(Study text begins)
Adding to the frustration for Blackwell and residents in smaller communities in the area — the realities of regional resource triage.
Blackwell notes that Interior Health manages its facilities as a collective portfolio, meaning smaller communities can sometimes become casualties of a need to keep the larger, tertiary hospitals in Kamloops and Kelowna at full operation.
“Sometimes they’ll redirect resources to other places if they feel that keeping Kamloops open is in their minds more important than keeping Clearwater open,” suggested Blackwell, chuckling at a the analogy of a healthcare “Thunderdome” developing among communities.

Existing and impending Emergency Department hours being lost at three hospitals this weekend and early next week in Interior Health/via Interior Health
Municipalities across B.C. are being forced into a battle for medical resources, with the District council in Clearwater putting together an incentive program to try to make Clearwater a more appealing option for medical professionals.
This local incentive package has been aimed mostly at locums — doctors for hire who will parachute into a community to provide interim coverage during vacations and other unexpected absences.
Clearwater has been making that trip into the North Thompson more appealing to locums by offering perks like gym passes, complimentary meals, and subsidized accommodations.
This is a practice that was initially frowned upon by the various Health Authorities and the Provincial Health Ministry, as they worried it could set an unfair imbalance and create more challenges in redirecting locum care elsewhere.
However, Blackwell says times and circumstances have changed a lot since thee Emergency Department at Dr. Helmcken Memorial first started shutting down on a consistent basis not long after the pandemic eased.
“If you asked me four years ago in 2022 when we were having the crisis the last time, I would have said, ‘Please, let’s not use local public funds in any way,'” Blackwell admitted. “But at this point, we’re competing with every other town and community of every size and every tax base in the province to try to retain or attract doctors and nurses.”
“If you’re not in the game, you’re not playing,” added Blackwell.
(Study text ends)
(Supplied records begins)
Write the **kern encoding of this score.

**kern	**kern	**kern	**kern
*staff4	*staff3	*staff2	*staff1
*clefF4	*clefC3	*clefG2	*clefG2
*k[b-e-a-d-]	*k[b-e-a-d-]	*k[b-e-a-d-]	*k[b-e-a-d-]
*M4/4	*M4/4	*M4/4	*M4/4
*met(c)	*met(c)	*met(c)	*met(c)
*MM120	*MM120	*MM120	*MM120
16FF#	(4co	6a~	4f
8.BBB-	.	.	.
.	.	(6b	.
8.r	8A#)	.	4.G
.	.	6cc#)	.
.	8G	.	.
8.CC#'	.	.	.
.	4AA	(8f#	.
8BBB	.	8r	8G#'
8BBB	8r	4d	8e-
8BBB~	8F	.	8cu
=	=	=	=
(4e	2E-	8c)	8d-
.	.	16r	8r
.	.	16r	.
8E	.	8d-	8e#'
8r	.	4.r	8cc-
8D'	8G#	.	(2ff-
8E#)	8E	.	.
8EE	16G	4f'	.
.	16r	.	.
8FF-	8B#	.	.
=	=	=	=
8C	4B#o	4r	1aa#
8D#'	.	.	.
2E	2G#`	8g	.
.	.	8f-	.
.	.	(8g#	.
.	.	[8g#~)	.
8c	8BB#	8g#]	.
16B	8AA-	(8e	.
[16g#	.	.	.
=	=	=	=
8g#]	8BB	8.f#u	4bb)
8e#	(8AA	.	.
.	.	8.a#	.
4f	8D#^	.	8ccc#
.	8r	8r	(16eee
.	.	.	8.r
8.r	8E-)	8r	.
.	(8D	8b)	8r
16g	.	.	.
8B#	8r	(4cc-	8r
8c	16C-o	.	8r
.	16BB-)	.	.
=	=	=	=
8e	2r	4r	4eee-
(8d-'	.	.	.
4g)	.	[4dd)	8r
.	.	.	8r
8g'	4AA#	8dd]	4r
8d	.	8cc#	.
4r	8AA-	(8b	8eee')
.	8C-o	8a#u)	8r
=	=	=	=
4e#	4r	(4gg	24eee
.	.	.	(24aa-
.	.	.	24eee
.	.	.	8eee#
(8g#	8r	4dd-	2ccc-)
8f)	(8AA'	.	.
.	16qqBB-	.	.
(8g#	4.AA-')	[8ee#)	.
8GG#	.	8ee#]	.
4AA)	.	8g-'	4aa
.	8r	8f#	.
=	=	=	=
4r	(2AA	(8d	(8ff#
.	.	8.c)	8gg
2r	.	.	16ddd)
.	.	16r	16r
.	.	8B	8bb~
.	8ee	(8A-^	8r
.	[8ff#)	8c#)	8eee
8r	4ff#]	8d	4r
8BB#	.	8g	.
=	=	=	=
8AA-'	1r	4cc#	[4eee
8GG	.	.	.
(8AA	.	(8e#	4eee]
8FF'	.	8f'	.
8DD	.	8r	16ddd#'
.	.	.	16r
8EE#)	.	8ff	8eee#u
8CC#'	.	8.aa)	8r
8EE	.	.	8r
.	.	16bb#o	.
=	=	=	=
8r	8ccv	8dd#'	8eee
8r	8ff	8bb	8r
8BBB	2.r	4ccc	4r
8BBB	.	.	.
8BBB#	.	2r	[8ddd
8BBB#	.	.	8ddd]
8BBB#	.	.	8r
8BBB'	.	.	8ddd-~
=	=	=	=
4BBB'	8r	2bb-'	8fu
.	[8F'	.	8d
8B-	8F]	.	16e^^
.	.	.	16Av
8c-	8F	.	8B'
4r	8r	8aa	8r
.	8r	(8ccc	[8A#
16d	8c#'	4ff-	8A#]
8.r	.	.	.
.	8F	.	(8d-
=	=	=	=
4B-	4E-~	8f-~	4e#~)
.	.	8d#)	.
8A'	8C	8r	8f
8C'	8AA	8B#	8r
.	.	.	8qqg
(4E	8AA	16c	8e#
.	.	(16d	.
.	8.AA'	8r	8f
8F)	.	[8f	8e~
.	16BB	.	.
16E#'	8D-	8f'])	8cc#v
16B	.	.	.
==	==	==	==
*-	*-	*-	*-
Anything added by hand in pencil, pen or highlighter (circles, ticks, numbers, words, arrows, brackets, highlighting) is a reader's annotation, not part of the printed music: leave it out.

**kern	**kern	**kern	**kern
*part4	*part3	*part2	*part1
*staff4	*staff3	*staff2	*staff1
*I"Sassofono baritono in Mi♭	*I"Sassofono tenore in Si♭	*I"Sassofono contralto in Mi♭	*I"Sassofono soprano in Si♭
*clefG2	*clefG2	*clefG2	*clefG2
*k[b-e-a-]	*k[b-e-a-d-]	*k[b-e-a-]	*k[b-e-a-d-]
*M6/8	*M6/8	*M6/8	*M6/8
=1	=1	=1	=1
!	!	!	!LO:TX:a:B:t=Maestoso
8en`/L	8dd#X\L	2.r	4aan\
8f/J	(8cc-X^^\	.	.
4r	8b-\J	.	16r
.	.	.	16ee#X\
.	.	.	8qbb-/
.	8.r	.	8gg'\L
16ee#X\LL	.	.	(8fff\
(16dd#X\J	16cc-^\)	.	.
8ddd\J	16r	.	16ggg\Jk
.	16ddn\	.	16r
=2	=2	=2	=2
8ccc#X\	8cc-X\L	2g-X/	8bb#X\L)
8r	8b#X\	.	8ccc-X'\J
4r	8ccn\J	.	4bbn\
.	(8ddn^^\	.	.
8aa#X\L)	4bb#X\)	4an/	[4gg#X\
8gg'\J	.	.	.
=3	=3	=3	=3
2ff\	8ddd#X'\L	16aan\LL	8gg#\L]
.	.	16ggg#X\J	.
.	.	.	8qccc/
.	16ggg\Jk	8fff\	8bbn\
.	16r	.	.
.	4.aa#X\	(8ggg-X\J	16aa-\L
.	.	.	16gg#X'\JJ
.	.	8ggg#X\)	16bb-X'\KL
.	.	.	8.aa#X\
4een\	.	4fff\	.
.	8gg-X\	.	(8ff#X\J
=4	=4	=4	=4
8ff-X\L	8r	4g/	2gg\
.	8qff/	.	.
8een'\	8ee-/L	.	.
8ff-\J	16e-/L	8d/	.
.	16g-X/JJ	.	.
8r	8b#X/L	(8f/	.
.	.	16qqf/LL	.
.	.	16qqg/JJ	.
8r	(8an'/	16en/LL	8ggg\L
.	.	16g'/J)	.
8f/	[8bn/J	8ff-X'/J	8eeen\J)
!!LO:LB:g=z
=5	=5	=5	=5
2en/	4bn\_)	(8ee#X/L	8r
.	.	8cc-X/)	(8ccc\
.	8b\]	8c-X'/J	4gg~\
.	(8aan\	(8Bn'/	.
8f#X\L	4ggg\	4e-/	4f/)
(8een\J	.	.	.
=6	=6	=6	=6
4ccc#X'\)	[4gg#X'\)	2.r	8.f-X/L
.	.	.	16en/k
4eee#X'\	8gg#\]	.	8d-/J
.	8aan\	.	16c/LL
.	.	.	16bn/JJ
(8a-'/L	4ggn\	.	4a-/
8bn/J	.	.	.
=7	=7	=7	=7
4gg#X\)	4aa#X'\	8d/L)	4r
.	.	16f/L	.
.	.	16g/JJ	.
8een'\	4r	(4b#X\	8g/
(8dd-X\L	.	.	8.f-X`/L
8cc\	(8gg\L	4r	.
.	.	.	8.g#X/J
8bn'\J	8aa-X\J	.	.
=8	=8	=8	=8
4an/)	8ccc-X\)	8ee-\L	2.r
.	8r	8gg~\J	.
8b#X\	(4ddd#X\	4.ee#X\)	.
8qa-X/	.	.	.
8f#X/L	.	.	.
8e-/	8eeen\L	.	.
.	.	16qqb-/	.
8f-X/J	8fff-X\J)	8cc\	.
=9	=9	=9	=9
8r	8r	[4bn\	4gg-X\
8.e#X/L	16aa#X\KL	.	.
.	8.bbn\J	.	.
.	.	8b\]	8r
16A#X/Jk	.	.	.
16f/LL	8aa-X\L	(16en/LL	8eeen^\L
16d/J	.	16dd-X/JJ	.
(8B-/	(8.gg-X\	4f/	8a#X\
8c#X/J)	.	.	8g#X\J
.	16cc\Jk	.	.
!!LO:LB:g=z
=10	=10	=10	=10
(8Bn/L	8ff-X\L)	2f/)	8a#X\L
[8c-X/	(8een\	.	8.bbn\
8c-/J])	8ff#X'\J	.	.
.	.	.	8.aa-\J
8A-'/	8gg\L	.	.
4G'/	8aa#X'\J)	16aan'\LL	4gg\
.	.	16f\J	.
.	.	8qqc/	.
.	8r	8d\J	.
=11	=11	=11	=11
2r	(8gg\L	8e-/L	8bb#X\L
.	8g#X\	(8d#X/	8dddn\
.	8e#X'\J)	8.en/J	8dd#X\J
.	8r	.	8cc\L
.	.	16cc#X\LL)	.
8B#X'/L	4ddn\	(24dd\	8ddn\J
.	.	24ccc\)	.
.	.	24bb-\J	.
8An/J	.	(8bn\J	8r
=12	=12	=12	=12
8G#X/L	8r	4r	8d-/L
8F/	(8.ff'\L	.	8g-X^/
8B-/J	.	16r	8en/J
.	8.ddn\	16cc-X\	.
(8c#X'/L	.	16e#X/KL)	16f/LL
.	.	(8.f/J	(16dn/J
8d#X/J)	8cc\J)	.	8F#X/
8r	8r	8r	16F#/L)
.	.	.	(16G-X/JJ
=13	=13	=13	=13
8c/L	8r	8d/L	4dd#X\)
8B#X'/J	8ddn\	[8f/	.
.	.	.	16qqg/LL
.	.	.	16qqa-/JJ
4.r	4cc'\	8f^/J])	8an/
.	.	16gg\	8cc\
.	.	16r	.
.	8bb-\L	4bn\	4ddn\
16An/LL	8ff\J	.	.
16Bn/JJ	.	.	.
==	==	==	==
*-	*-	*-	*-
(Supplied records ends)
• **Assigned task 1**: In the Clearwater hospital article, what perks does Clearwater offer locums?
• **Assigned task 2**: Decide whether each statement agrees with the Clearwater hospital article, and support each yes or no with the text's own words: (a) Interior Health manages its facilities as a collective portfolio. (b) Clearwater's incentive package is aimed mostly at nurses. (c) The Health Authorities supported the practice from the start.
• **Assigned task 3**: Carry the Clearwater hospital article forward from its last sentence.
These lines have nothing to do with the Clearwater hospital article.

• **Reply 1**: Gym passes, complimentary meals, and subsidized accommodations.

• **Reply 2**:
(a) Yes: "Interior Health manages its facilities as a collective portfolio"
(b) No: "This local incentive package has been aimed mostly at locums"
(c) No: "This is a practice that was initially frowned upon by the various Health Authorities and the Provincial Health Ministry"

• **Reply 3**:
Despite the more competitive environment among the various communities in Interior Health looking to retain medical staff, Blackwell says he remains positive about the future staffing outlook in Clearwater.
A new doctor is scheduled to arrive in the community in the next couple of weeks, with a second anticipated in Clearwater by late autumn and two more projected for spring 2027.
To bridge the gap and relieve the overall pressure on his hospital’s Emergency Department, Blackwell has also petitioned the Ministry of Health and Interior Health to permanently assign two nurse practitioners to Clearwater.
“A lot of people are going to the ER for simple things that really could be done at a clinic—small wounds, small sort of checkups,” said Blackwell, arguing the nurse practitioners would go a long way toward easing the burden on any doctors who decide to take a chance on Clearwater as a place to put out their shingle.
“I’m hoping that happens in the near future.”
While Interior Health insists the Emergency Room closures in Merritt and Clearwater are “not job action related,” the Nurses Union is poised to step up is efforts this coming week.
This includes plans to set up rotating picket lines outside medical facilities by nursing staff in their off-hours starting on Monday — the same day the Union and the employer get back to the bargaining table to try to hammer out a new deal.
While the Nurses Union had recommended its members accept an earlier contract proposal, a vote by the the nurses would ultimately reject that deal, with around two-in-three nurses voting against the recommendation of their union.